### Abgedruckter Textauszug:

Seit gestern spielen sie wieder, die Mehmet Scholls und Lars Rickens der Republik. Doch auf den Zuschauertribünen der Fußballbundesligisten pfeifen und buhen längst nicht mehr nur Männer. Jeder fünfte Stadiongast ist weiblich. Selbst unter die Stehplatzfans des Bremer Weserstadions mischen sich zunehmend Mädchen und junge Frauen mit Dauerkarte. Sie machen den Kumpels den Alleinanspruch auf das Wissen vom Fußball streitig und erfreuen sich an Deutschlands erstem Mädchenfanprojekt. Das jedoch ist berets wieder gefährdet – in drei Monaten läuft die Finanzierung aus  ■ Von Susanne Burg

Die Kumpels vom Fanclub „Die Eumels“ sind sich nicht ganz einig über das prozentuale Verhältnis: Einer plädiert für achtzig zu zwanzig, ein anderer für siebzig zu dreißig. Es ist kein leichter mathematischer Fall, den es in der Halbzeit im Bremer Weserstadion zu lösen gilt. Hier wird nicht über Punktestände diskutiert, sondern über den prozentualen Anteil von Männern und Frauen und der Ahnung vom Fußball. „Auf jeden Fall geht man zum Fußball nur als Junge“, versucht ein fünfzehnjähriger Jugendlicher die Diskussion von der höheren Mathematik wegzulenken. „Das gehört sich so. Wegen dem Trinken und so. Nach dem Stadion kommen die Frauen.“

Aber schon längst sind weibliche Fans auch im Stadion keine unsichtbare Größe mehr. Jeder fünfte Fan ist eine Frau, schätzt die Koordinationsstelle Fanprojekte bei der Deutschen Sportjugend in Frankfurt. Daß Frauen im Stadion auftauchen, heißt allerdings nicht, daß sie auch in den Fanprojekten der Bundesligavereine zu finden sind. Diese Feststellung machten auch Anja Janetzky, Regina Kroll und Natascha Milschewsky und riefen daher 1996 in Bremen das erste Mädchenfanprojekt Deutschlands ins Leben – ein zweijähriges Modellprojekt, das von der Stiftung Deutsche Jugendmarke finanziert wird.

Strategisch günstig liegt das Mädchenprojekt in der Ostkurve des Bremer Weserstadions, zusammen mit dem Fanprojekt von Werder. Vor und nach jedem Spiel kommen die Fans hier zusammen und übertönen die Musik mit Bemerkungen zum Spiel ihrer Fußballelf. In den Fanräumen zeigen sich derweil die ersten Früchte der Arbeit des Mädchenprojekts: Weibliche Jugendliche stehen an der Theke oder sitzen auf den Sofas und plaudern. Früher haben die Frauen diesen Ort geballten männlichen Fantums gemieden. Jetzt prangt in dem Raum sogar ein Wandbild mit Werderspielern, das weibliche Fans zusammen mit einer Künstlerin erstellt haben.

### Gegebene Daten:
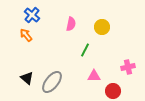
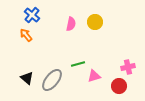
yellow circle: moved 7 px left, 5 px up
green line: moved 7 px left, 14 px down; rotated 48 degrees clockwise
pink triangle: rotated 16 degrees counterclockwise
gray ellipse: moved 2 px up
red circle: moved 6 px right, 5 px up
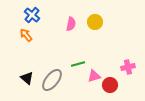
red circle: moved 9 px left, 1 px up
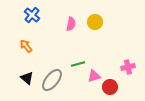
orange arrow: moved 11 px down
red circle: moved 2 px down
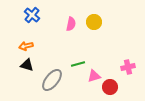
yellow circle: moved 1 px left
orange arrow: rotated 64 degrees counterclockwise
black triangle: moved 13 px up; rotated 24 degrees counterclockwise
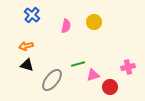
pink semicircle: moved 5 px left, 2 px down
pink triangle: moved 1 px left, 1 px up
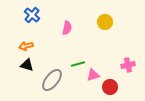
yellow circle: moved 11 px right
pink semicircle: moved 1 px right, 2 px down
pink cross: moved 2 px up
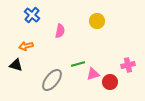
yellow circle: moved 8 px left, 1 px up
pink semicircle: moved 7 px left, 3 px down
black triangle: moved 11 px left
pink triangle: moved 1 px up
red circle: moved 5 px up
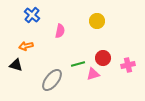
red circle: moved 7 px left, 24 px up
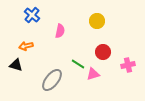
red circle: moved 6 px up
green line: rotated 48 degrees clockwise
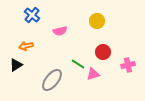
pink semicircle: rotated 64 degrees clockwise
black triangle: rotated 48 degrees counterclockwise
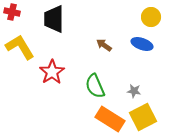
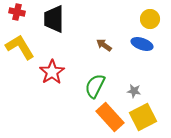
red cross: moved 5 px right
yellow circle: moved 1 px left, 2 px down
green semicircle: rotated 50 degrees clockwise
orange rectangle: moved 2 px up; rotated 16 degrees clockwise
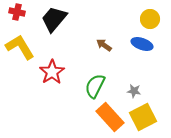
black trapezoid: rotated 40 degrees clockwise
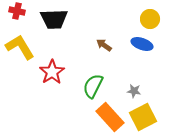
red cross: moved 1 px up
black trapezoid: rotated 132 degrees counterclockwise
green semicircle: moved 2 px left
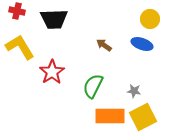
orange rectangle: moved 1 px up; rotated 48 degrees counterclockwise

### Arbeitsaufträge:
[1] Nenne alle Personen, die laut dem Text über weibliche Fußballfans 1996 in Bremen das erste Mädchenfanprojekt Deutschlands ins Leben gerufen haben.
[2] Gib aus dem Text über weibliche Fußballfans den Abschnitt wortgetreu wieder, der mit den Worten „Aber schon längst“ einsetzt und mit „Jugendmarke finanziert wird.“ schließt.
[3] Schreibe den Text über weibliche Fußballfans im Bremer Weserstadion im Anschluss an seinen letzten Satz weiter.

### Lösungen je Aufgabe:
[1] Anja Janetzky, Regina Kroll, Natascha Milschewsky

[2]
Aber schon längst sind weibliche Fans auch im Stadion keine unsichtbare Größe mehr. Jeder fünfte Fan ist eine Frau, schätzt die Koordinationsstelle Fanprojekte bei der Deutschen Sportjugend in Frankfurt. Daß Frauen im Stadion auftauchen, heißt allerdings nicht, daß sie auch in den Fanprojekten der Bundesligavereine zu finden sind. Diese Feststellung machten auch Anja Janetzky, Regina Kroll und Natascha Milschewsky und riefen daher 1996 in Bremen das erste Mädchenfanprojekt Deutschlands ins Leben – ein zweijähriges Modellprojekt, das von der Stiftung Deutsche Jugendmarke finanziert wird.

[3]
Über zweihundert Frauen in den verschiedensten Altersgruppen bewegen sich mittlerweile im Dunstkreis der Mitarbeiterinnen des Modellprojekts. Bei Spielen werden die drei Studentinnen zu Anlaufpunkt und Kontaktstelle. Während Anja Janetzky noch mit einer Jugendlichen über das nächste Frauenfanturnier redet, wird sie schon von einigen anderen Frauen umringt, die zu einer Geburtstagsparty einladen. Die Projektleiterinnen sind zu bekannten Gesichtern im Stadion geworden. Zu Institutionen.

Sie stehen für konkrete Anliegen zur Verfügung. Oder machen weibliche Fans miteinander bekannt – im Stadion oder auf Auswärtsfahrten und beim Training, so daß diese gemeinsam ins Stadion gehen können oder über Fußball und natürlich die Dinge rund um den Fußball reden können: „Man tauscht Erfahrungen aus, welcher Typ einen dumm angemacht hat. Dann merkt man irgendwann, das ist immer der gleiche, und dann weiß man, wie man sich verhalten muß“, sagt die Schülerin Annette Burka. „Wenn ich ins Stadion gehe und bin so ein kleines Weichei, dann bringt's das nicht. Ich muß mich schon mit den Leuten auseinandersetzen. Wenn so ein total Betrunkener neben mir steht, da kann ich mir überlegen, ob ich mich klammheimlich verziehe oder ob ich sage: ,Stopp, jetzt ist es genug.'“

Die Pädagogen im Fanprojekt von Werder sind mittlerweile froh, daß die drei Frauen Fanarbeit mit Mädchen und jungen Frauen machen. Auch wenn sich die Zusammenarbeit nicht immer ganz reibungslos gestaltet. „Die männlichen Pädagogen sind häufig selber Traditionalisten“, sagt Natascha Milschewsky, die kurz vor dem Abschluß ihres Sozialpädagogikstudiums steht. Die männlichen Kollegen hätten früher selbst Fußball gespielt, seien selbst Werderfans gewesen und hätten nach dem Studium das Hobby eben zum Beruf gemacht. Denen fehle daher manchmal das Einfühlungsvermögen in die Szene der Mädchen, klagen die Pädagoginnen.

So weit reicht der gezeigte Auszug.